Question

The vapour pressures of ethanol and methanol are 42.0 mm of Hg and 88.5mm of Hg, respectively. An ideal solution is formed at the same temperature by mixing 46.0 gm of ethanol and 16.0 gm of methanol. The mole fraction of methanol vapour is:
A.0.467
B.0.502
C.0.513
D.0.556:

Answer 1

Hint:
Mole Fraction of A in a solution of A and B can be calculated using the formula:
${X_A} = \dfrac{{n.A}}{{n.A + n.B}}$
Where ${X_A}$ = Mole Fraction of A
n.A = No. of Moles of A
n.B = No. of Moles of B

Complete step by step answer:
We are given a solution of ethanol and methanol.

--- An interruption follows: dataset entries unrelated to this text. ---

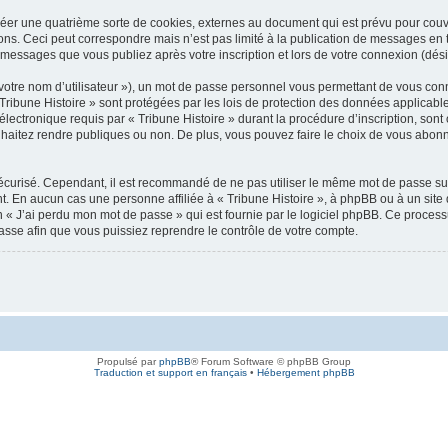
réer une quatrième sorte de cookies, externes au document qui est prévu pour cou
ons. Ceci peut correspondre mais n’est pas limité à la publication de messages en
les messages que vous publiez après votre inscription et lors de votre connexion (dé
votre nom d’utilisateur »), un mot de passe personnel vous permettant de vous conn
 Tribune Histoire » sont protégées par les lois de protection des données applicab
électronique requis par « Tribune Histoire » durant la procédure d’inscription, sont o
aitez rendre publiques ou non. De plus, vous pouvez faire le choix de vous abonner
 sécurisé. Cependant, il est recommandé de ne pas utiliser le même mot de passe sur
nt. En aucun cas une personne affiliée à « Tribune Histoire », à phpBB ou à un site
n « J’ai perdu mon mot de passe » qui est fournie par le logiciel phpBB. Ce proces
asse afin que vous puissiez reprendre le contrôle de votre compte.
Propulsé par
phpBB
® Forum Software © phpBB Group
Traduction et support en français
•
Hébergement phpBB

Moreover, it is an ideal solution, so we can eliminate the possibility that there is any impurity in the solution that might affect our calculations.
When trying to use the above given formula in our question, substitute A for Methanol and B for methanol.
Hence,
${X_{C{H_3}OH}} = \dfrac{{n.C{H_3}OH}}{{n.C{H_3}OH + n.{C_2}{H_5}OH}}$
Now, since we do not have the values for the number of moles for either Ethanol or Methanol,
We can calculate the number of moles using the following formula:

${\text{No}}{\text{. of Moles of A = }}\dfrac{{{\text{Weight of the given sample of A}}}}{{{\text{Atomic/molecular weight of A}}}}$

Now,
Calculating the molecular weights of ethanol and methanol we get:
mol. weight of methanol = 1(atomic weight of carbon) +4(atomic weight of hydrogen)
+1(atomic weight of oxygen)
= 1(12) +4(1) + 1(16)
= 32 gm/mol

mol. weight of ethanol = 2(atomic weight of carbon) +6(atomic weight of hydrogen)
+1(atomic weight of oxygen)
= 2(12) +6(1) +1(16)
= 46m/mol

Substituting the above derived values in the formula for calculating the Mole Fraction, we get;

$\dfrac{{\dfrac{{16}}{{32}}}}{{\dfrac{{16}}{{32}} + \dfrac{{46}}{{46}}}} = \dfrac{{0.5}}{{1.5}}$
Hence, \[{X_{C{H_3}OH}} = \dfrac{1}{3}\]
In any given solution, when we add the mole fractions of all constituents, we get the sum to turn out as 1.
Using the same theory, we can calculate the mole fraction of ethanol.
i.e., ${X_{{C_2}{H_5}OH}} = \dfrac{2}{3}$
Now, the total pressure can be calculated using the following relation,
where a = ethanol
  b = methanol
${P_{total}} = X{}_a{P_a} + X{}_b{P_b} = 42 \times \dfrac{2}{3} + 88.5 \times \dfrac{1}{3} = 57.5$mm of Hg
So, the mole fraction of methanol vapor = $\dfrac{{{P_b} \times {X_b}}}{{{P_{total}}}} = \dfrac{{88.5 \times \dfrac{1}{3}}}{{57.5}} = 0.513$

Hence, Option C is the correct answer.

Note:
Mole fraction is also known as molar fraction. Mole fraction is temperature independent. When added together the mole fraction of all components of a solution will be equal to 1.